Gandhi to Fence Pakistani Border to Deny Arms to Sikhs in Punjab
NEW DELHI — Prime Minister Rajiv Gandhi on Sunday ordered a 330-mile barbed wire fence built along India’s Punjab state border with Pakistan to thwart the flow of arms to Sikh militants, who last week killed at least 111 people, an official said.
Police said three Sikh militants killed the headman of Bhoywal village in Punjab’s Amritsar district late Saturday, bringing to 111 the number of fatalities since March 27. It was the worst week of violence by separatists fighting to create the separate nation of Khalistan in the northern state.

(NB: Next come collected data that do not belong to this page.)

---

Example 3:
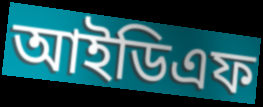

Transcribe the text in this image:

আইডিএফ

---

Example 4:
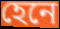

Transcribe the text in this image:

হেনে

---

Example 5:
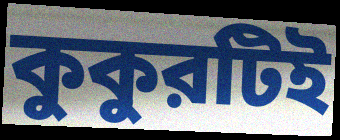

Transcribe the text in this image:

কুকুরটিইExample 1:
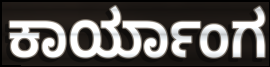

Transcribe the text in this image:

ಕಾರ್ಯಾಂಗ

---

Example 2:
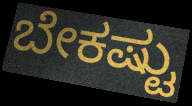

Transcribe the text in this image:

ಬೇಕಷ್ಟು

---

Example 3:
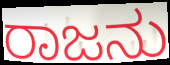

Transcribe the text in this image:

ರಾಜನು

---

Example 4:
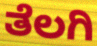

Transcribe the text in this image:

ತೆಲಗಿ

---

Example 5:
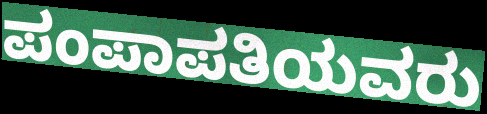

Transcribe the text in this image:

ಪಂಪಾಪತಿಯವರು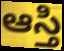
ఆస్తి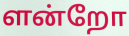
ளன்றோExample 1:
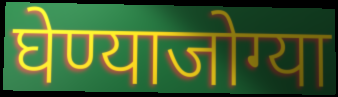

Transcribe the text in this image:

घेण्याजोग्या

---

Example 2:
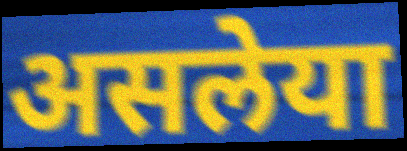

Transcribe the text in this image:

असलेया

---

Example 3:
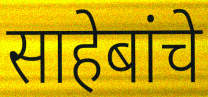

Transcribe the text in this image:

साहेबांचे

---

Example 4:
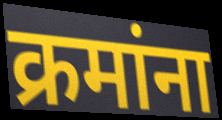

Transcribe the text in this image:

क्रमांना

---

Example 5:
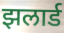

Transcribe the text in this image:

झलार्ड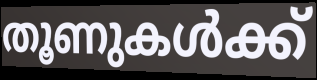
തൂണുകൾക്ക്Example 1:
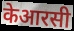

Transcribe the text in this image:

केआरसी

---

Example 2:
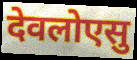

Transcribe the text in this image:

देवलोएसु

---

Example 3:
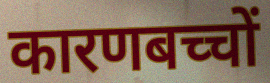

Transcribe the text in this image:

कारणबच्चों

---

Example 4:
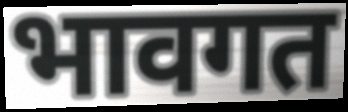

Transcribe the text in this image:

In an emergency meeting beginning late Saturday and ending early Sunday, Gandhi decided to build a barbed wire fence along Punjab’s 330-mile Indo-Pakistani frontier, a government spokesman said. Other border areas would not be affected.

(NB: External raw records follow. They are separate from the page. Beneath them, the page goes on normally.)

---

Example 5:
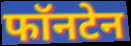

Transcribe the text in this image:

फॉनटेन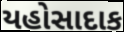
યહોસાદાક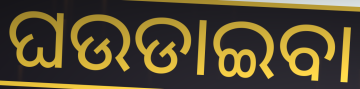
ଘଉଡାଇବା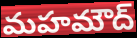
మహమౌద్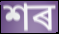
শৰ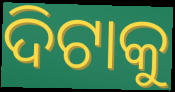
ଦିଟାକୁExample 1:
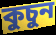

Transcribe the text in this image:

কুচুন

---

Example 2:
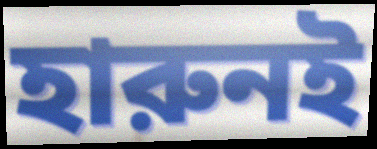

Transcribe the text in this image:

হারুনই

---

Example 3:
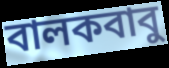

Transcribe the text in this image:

বালকবাবু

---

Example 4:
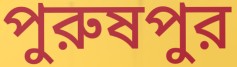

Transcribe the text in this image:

পুরুষপুর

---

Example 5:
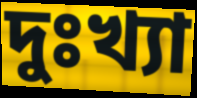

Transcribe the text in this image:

দুঃখ্যাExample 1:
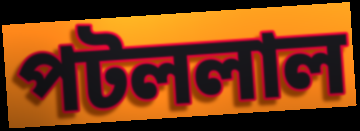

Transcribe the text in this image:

পটললাল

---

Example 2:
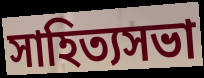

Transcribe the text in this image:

সাহিত্যসভা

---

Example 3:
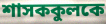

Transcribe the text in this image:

শাসককুলকে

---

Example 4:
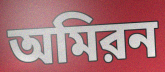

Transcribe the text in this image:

অমিরন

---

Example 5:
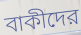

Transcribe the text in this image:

বাকীদেরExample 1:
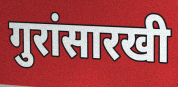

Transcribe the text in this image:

गुरांसारखी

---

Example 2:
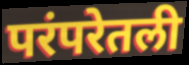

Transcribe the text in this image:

परंपरेतली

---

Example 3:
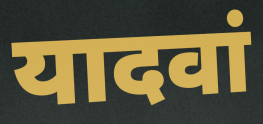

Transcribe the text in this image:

यादवां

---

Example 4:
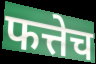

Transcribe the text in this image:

फत्तेच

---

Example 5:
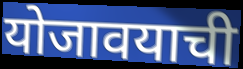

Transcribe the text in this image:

योजावयाचीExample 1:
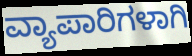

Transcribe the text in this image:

ವ್ಯಾಪಾರಿಗಳಾಗಿ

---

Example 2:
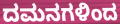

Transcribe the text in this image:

ದಮನಗಳಿಂದ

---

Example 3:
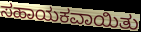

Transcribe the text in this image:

ಸಹಾಯಕವಾಯಿತು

India says that weapons for the Sikh militants flow into Punjab from Pakistan.
‘Obvious Conclusion’
“Where can the weapons come from?” asked government spokesman Ramamoham Rao rhetorically in a telephone interview. “The conclusion is very obvious to me. The route is across the Pakistan border.”
He said the fence will be built “where practicable,” indicating that construction could be hindered in marshy areas of the border zone, which is mostly flat farmland.